Grass emphasized that only the National Guard can do the SPP mission.

“The Active components cannot develop trust and credibility because their personnel change assignments quickly making long-term personal relationships impossible to establish and maintain,” Grass said. “These partnerships not only foster wartime allies, but they also promote the development of our partners’ civil capabilities including emergency services.  A great example of this is here in Illinois where the Illinois National Guard is facilitating connections between state emergency response agencies and Poland’s fire service personnel.” 

Grass said the National Guard is relevant because, as former Secretary of Defense Robert Gates said, “our national security strategy depends upon securing the cooperation of other nations, and the National Guard secures that cooperation.”

Grass said it’s impossible to predict the challenges and missions the National Guard will face 300 years from now.

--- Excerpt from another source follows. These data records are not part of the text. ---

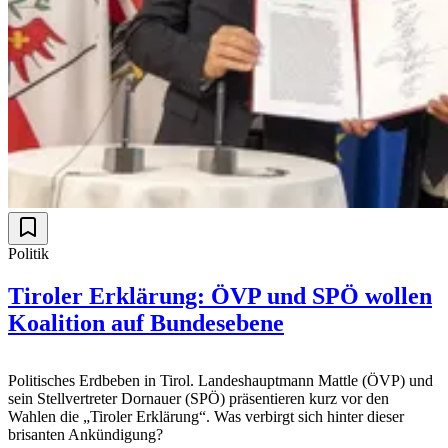
Politik
Tiroler Erklärung: ÖVP und SPÖ wollen
Koalition auf Bundesebene
Politisches Erdbeben in Tirol. Landeshauptmann Mattle (ÖVP) und
sein Stellvertreter Dornauer (SPÖ) präsentieren kurz vor den
Wahlen die „Tiroler Erklärung“. Was verbirgt sich hinter dieser
brisanten Ankündigung?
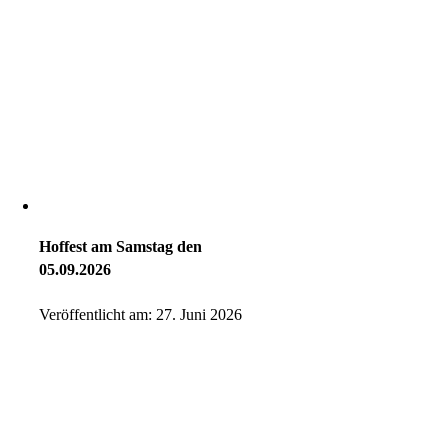
Hoffest am Samstag den
05.09.2026
Veröffentlicht am: 27. Juni 2026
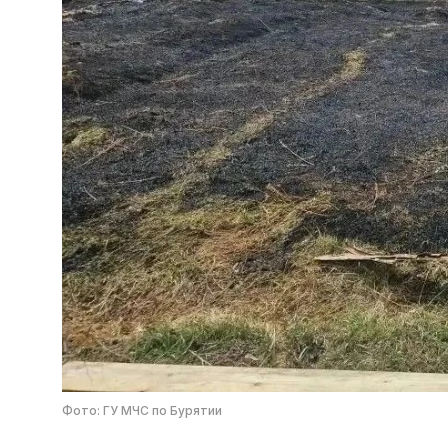
Фото: ГУ МЧС по Бурятии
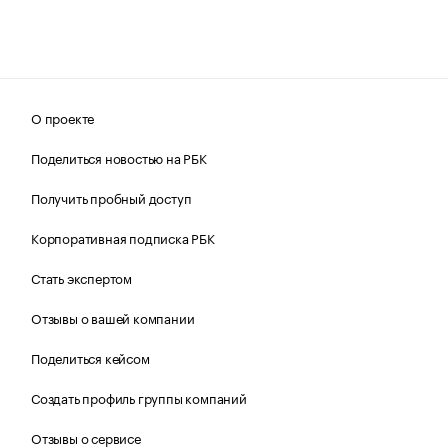
О проекте
Поделиться новостью на РБК
Получить пробный доступ
Корпоративная подписка РБК
Стать экспертом
Отзывы о вашей компании
Поделиться кейсом
Создать профиль группы компаний
Отзывы о сервисе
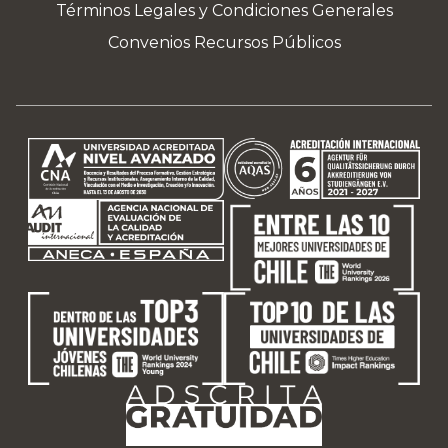
Términos Legales y Condiciones Generales
Convenios Recursos Públicos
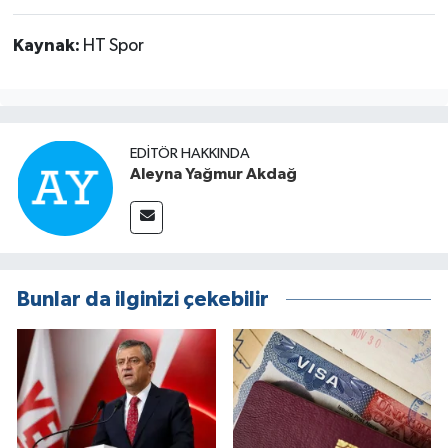
Kaynak:
HT Spor
EDITÖR HAKKINDA
Aleyna Yağmur Akdağ
Bunlar da ilginizi çekebilir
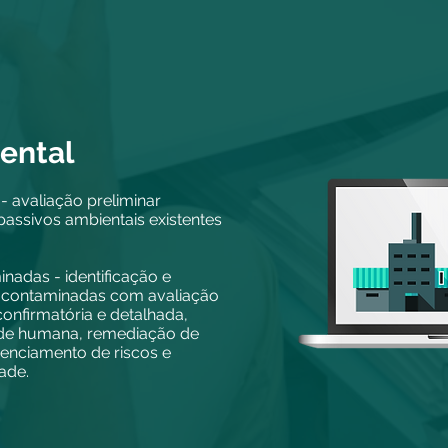
ental
- avaliação preliminar
 passivos ambientais existentes
nadas - identificação e
 contaminadas com avaliação
confirmatória e detalhada,
aúde humana, remediação de
enciamento de riscos e
ade.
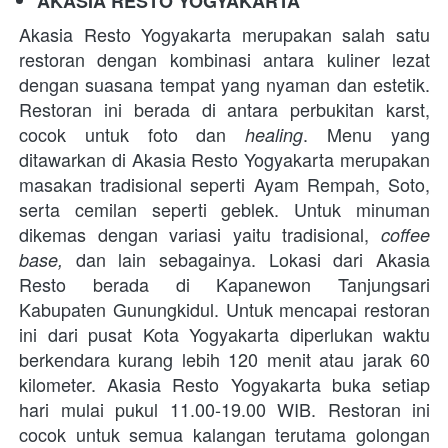
AKASIA RESTO YOGYAKARTA
Akasia Resto Yogyakarta merupakan salah satu 
restoran dengan kombinasi antara kuliner lezat 
dengan suasana tempat yang nyaman dan estetik. 
Restoran ini berada di antara perbukitan karst
, 
cocok untuk foto dan 
. Menu yang 
healing
ditawarkan di Akasia Resto Yogyakarta merupakan 
masakan tradisional seperti Ayam Rempah, Soto, 
serta cemilan seperti geblek. Untuk minuman 
dikemas dengan variasi yaitu tradisional, 
coffee 
dan lain sebagainya.
 Lokasi dari Akasia 
base, 
Resto berada di Kapanewon Tanjungsari 
Kabupaten Gunungkidul. Untuk mencapai restoran 
ini dari pusat Kota Yogyakarta diperlukan waktu 
berkendara kurang lebih 120 menit atau jarak 60 
kilometer. Akasia Resto Yogyakarta buka setiap 
hari mulai pukul 11.00-19.00 WIB. Restoran ini 
cocok untuk semua kalangan terutama golongan 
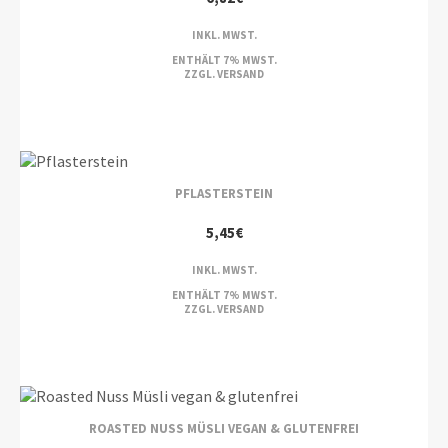
INKL. MWST.
ENTHÄLT 7% MWST.
ZZGL.
VERSAND
PFLASTERSTEIN
5,45
€
INKL. MWST.
ENTHÄLT 7% MWST.
ZZGL.
VERSAND
ROASTED NUSS MÜSLI VEGAN & GLUTENFREI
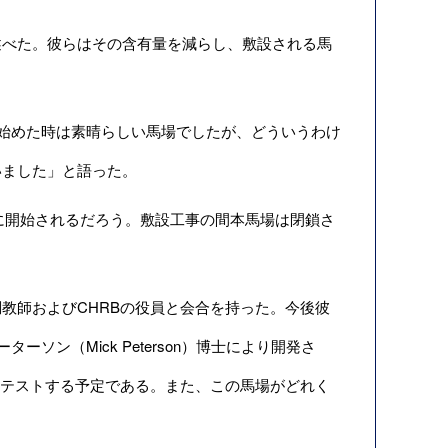
べた。彼らはその含有量を減らし、敷設される馬
開催を始めた時は素晴らしい馬場でしたが、どういうわけ
いました」と語った。
日に開始されるだろう。敷設工事の間本馬場は閉鎖さ
教師およびCHRBの役員と会合を持った。今後彼
ク・ピーターソン（Mick Peterson）博士により開発さ
をテストする予定である。また、この馬場がどれく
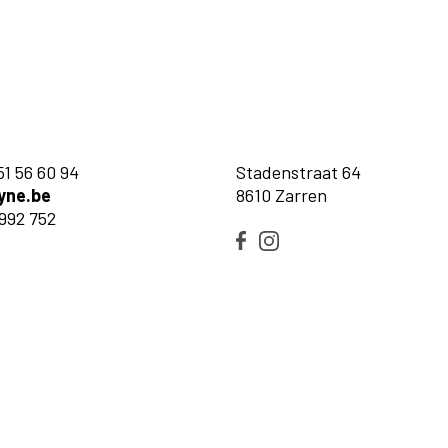
51 56 60 94
Stadenstraat 64
yne.be
8610 Zarren
992 752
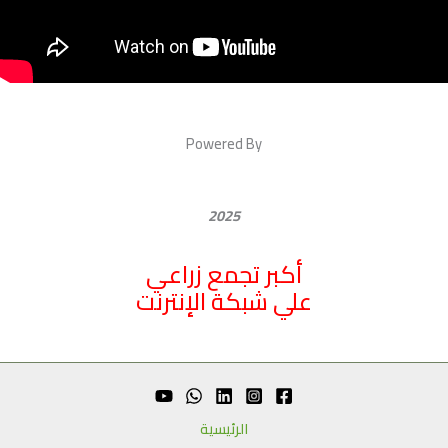
Powered By
2025
أكبر تجمع زراعي
علي شبكة الإنترنت
الرئيسية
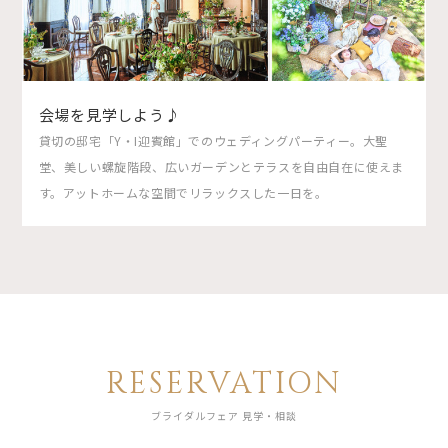
会場を見学しよう♪
貸切の邸宅「Y・I迎賓館」でのウェディングパーティー。大聖
堂、美しい螺旋階段、広いガーデンとテラスを自由自在に使えま
す。アットホームな空間でリラックスした一日を。
RESERVATION
ブライダルフェア 見学・相談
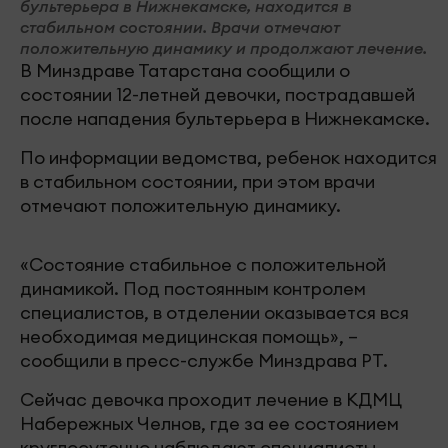
бультерьера в Нижнекамске, находится в
стабильном состоянии. Врачи отмечают
положительную динамику и продолжают лечение.
В Минздраве Татарстана сообщили о
состоянии 12-летней девочки, пострадавшей
после нападения бультерьера в Нижнекамске.
По информации ведомства, ребенок находится
в стабильном состоянии, при этом врачи
отмечают положительную динамику.
«Состояние стабильное с положительной
динамикой. Под постоянным контролем
специалистов, в отделении оказывается вся
необходимая медицинская помощь», –
сообщили в пресс-службе Минздрава РТ.
Сейчас девочка проходит лечение в КДМЦ
Набережных Челнов, где за ее состоянием
круглосуточно наблюдают специалисты.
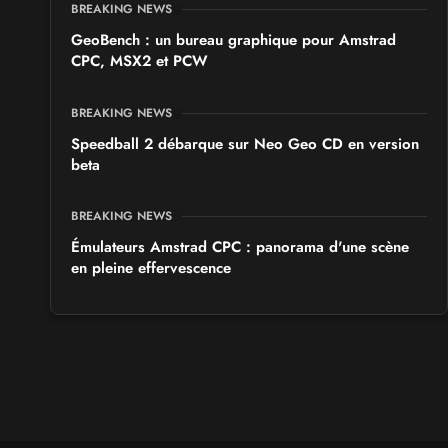
BREAKING NEWS
GeoBench : un bureau graphique pour Amstrad
CPC, MSX2 et PCW
BREAKING NEWS
Speedball 2 débarque sur Neo Geo CD en version
beta
BREAKING NEWS
Émulateurs Amstrad CPC : panorama d'une scène
en pleine effervescence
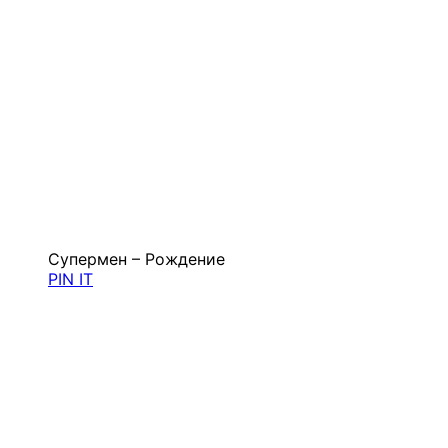
Супермен – Рождение
PIN IT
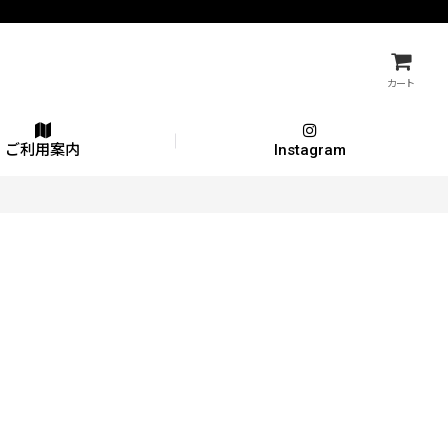
カート
ご利用案内
Instagram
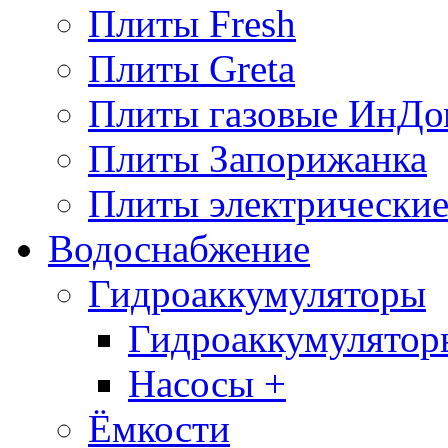
Плиты Fresh
Плиты Greta
Плиты газовые ИнДо
Плиты Запорижанка
Плиты электрические
Водоснабжение
Гидроаккумуляторы
Гидроаккумулятор
Насосы +
Ёмкости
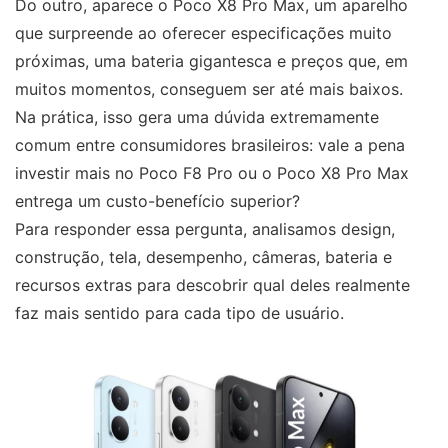
Do outro, aparece o Poco X8 Pro Max, um aparelho
que surpreende ao oferecer especificações muito
próximas, uma bateria gigantesca e preços que, em
muitos momentos, conseguem ser até mais baixos.
Na prática, isso gera uma dúvida extremamente
comum entre consumidores brasileiros: vale a pena
investir mais no Poco F8 Pro ou o Poco X8 Pro Max
entrega um custo-benefício superior?
Para responder essa pergunta, analisamos design,
construção, tela, desempenho, câmeras, bateria e
recursos extras para descobrir qual deles realmente
faz mais sentido para cada tipo de usuário.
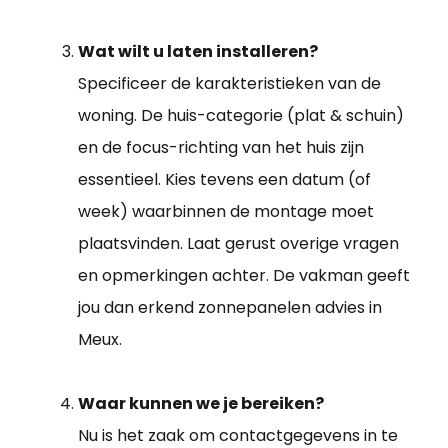
Wat wilt u laten installeren?
Specificeer de karakteristieken van de
woning. De huis-categorie (plat & schuin)
en de focus-richting van het huis zijn
essentieel. Kies tevens een datum (of
week) waarbinnen de montage moet
plaatsvinden. Laat gerust overige vragen
en opmerkingen achter. De vakman geeft
jou dan erkend zonnepanelen advies in
Meux.
Waar kunnen we je bereiken?
Nu is het zaak om contactgegevens in te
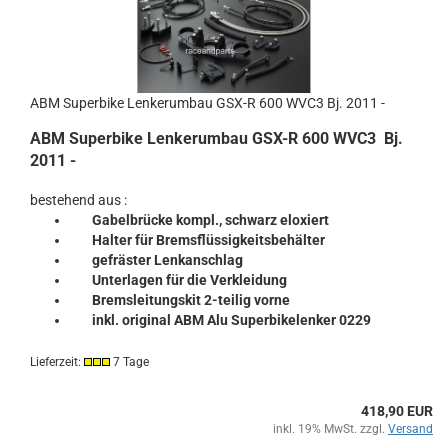
ABM Superbike Lenkerumbau GSX-R 600 WVC3 Bj. 2011 -
ABM Superbike Lenkerumbau GSX-R 600 WVC3 Bj.
2011 -
bestehend aus :
Gabelbrücke kompl., schwarz eloxiert
Halter für Bremsflüssigkeitsbehälter
gefräster Lenkanschlag
Unterlagen für die Verkleidung
Bremsleitungskit 2-teilig vorne
inkl. original ABM Alu Superbikelenker 0229
Lieferzeit:
7 Tage
418,90 EUR
inkl. 19% MwSt. zzgl.
Versand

“But we should expect our State Governors and the Department of Defense to rely on the National Guard more, not less,” he said. “Congratulations on 300 years of service and support to the citizens of Illinois.”

Maj. Gen. Rich Neely, the Adjutant General of Illinois and Commander of the Illinois National Guard added to Grass’ comments about the State Partnership Program.

“In addition to being our 300th anniversary, this year we are also celebrating the 30th anniversary of our State Partnership with Poland,” Neely said. “Over these 30 years about 350 Soldiers and Airmen annually participate in military exchanges with the Armed Forces of Poland. To date we’ve conducted more than 400 bilateral events.”

Neely said these bilateral engagements have included lending the Illinois National Guard’s experience and expertise to assist in establishing its Territorial Defense Forces in 2017, which is similar to the National Guard here in the U.S.

Neely said those exchanges go both ways. “In April of 2020 a Polish medical team came to Illinois to assist with the State’s COVID-19 response,” he said.

In addition, members of the Illinois National Guard co-deployed on every Polish rotation to Iraq and Afghanistan from 2003 to 2020, which involved more than 30 deployments and more than 32,000 Polish Soldiers. 

“You cannot tell the recent history of the Illinois National Guard without Poland and our State Partnership,” Neely said. “We are grateful to have a large delegation of our Polish counterparts with us here this evening. Thank you for being great partners, and a great part of our Illinois National Guard history.”

Neely said he expects the Illinois National Guard will change over the next 100 years, but the focus will remain the same.

“We should all comfortably expect that in a hundred years at our 400th anniversary the Illinois National Guard will be doing the same great things we do today and have always done,” he said. “We should also expect to hear accounts of landmark innovations, success in cyber space, and effectively integrating emerging technologies including artificial intelligence.

Today, our Illinois National Guard looks vastly different than 300-years ago, and it will look vastly different in 300-years. And we will still need men and women willing to commit themselves to a larger cause.”